** What to work on **
Reproduce the records from their beginning through the line containing "Entered: 5200 rpm", substituting "Survey item" for "Inspection item" at every occurrence and leaving all other text unchanged.

(Physical quantity readout data)

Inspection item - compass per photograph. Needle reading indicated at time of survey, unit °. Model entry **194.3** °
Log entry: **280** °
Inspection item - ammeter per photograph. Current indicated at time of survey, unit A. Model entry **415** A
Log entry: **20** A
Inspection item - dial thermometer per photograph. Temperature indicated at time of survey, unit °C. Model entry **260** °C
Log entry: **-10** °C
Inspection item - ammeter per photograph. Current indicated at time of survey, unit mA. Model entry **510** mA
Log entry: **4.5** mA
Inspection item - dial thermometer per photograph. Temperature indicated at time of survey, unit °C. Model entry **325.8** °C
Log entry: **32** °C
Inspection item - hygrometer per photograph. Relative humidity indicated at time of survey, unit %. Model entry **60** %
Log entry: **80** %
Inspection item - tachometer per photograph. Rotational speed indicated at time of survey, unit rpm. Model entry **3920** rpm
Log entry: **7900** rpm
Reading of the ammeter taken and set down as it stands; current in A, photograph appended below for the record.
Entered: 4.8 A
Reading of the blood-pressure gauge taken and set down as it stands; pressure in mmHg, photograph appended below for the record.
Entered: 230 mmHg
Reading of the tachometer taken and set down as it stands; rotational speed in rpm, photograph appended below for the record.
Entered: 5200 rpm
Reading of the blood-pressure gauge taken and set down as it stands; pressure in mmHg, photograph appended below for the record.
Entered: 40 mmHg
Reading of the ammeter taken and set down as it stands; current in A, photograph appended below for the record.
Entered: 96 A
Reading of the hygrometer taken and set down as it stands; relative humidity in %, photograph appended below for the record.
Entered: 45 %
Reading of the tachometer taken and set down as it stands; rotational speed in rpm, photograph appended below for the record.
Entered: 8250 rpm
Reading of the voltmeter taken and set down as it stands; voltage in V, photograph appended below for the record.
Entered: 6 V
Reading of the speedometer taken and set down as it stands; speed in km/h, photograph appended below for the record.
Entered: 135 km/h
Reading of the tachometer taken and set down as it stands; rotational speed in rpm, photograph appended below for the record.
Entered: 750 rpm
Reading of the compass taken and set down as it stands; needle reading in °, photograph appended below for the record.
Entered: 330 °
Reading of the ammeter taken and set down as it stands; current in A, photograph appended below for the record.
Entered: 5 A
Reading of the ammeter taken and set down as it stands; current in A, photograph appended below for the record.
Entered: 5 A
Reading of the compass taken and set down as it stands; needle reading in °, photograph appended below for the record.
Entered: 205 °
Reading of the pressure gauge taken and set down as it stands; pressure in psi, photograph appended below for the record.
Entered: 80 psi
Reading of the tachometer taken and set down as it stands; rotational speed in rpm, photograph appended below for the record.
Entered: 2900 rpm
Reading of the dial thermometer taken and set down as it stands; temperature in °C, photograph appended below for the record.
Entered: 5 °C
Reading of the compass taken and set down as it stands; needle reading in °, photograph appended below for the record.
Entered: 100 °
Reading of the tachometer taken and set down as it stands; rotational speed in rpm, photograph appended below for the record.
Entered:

** Exercise solution **
Survey item - compass per photograph. Needle reading indicated at time of survey, unit °. Model entry **194.3** °
Log entry: **280** °
Survey item - ammeter per photograph. Current indicated at time of survey, unit A. Model entry **415** A
Log entry: **20** A
Survey item - dial thermometer per photograph. Temperature indicated at time of survey, unit °C. Model entry **260** °C
Log entry: **-10** °C
Survey item - ammeter per photograph. Current indicated at time of survey, unit mA. Model entry **510** mA
Log entry: **4.5** mA
Survey item - dial thermometer per photograph. Temperature indicated at time of survey, unit °C. Model entry **325.8** °C
Log entry: **32** °C
Survey item - hygrometer per photograph. Relative humidity indicated at time of survey, unit %. Model entry **60** %
Log entry: **80** %
Survey item - tachometer per photograph. Rotational speed indicated at time of survey, unit rpm. Model entry **3920** rpm
Log entry: **7900** rpm
Reading of the ammeter taken and set down as it stands; current in A, photograph appended below for the record.
Entered: 4.8 A
Reading of the blood-pressure gauge taken and set down as it stands; pressure in mmHg, photograph appended below for the record.
Entered: 230 mmHg
Reading of the tachometer taken and set down as it stands; rotational speed in rpm, photograph appended below for the record.
Entered: 5200 rpm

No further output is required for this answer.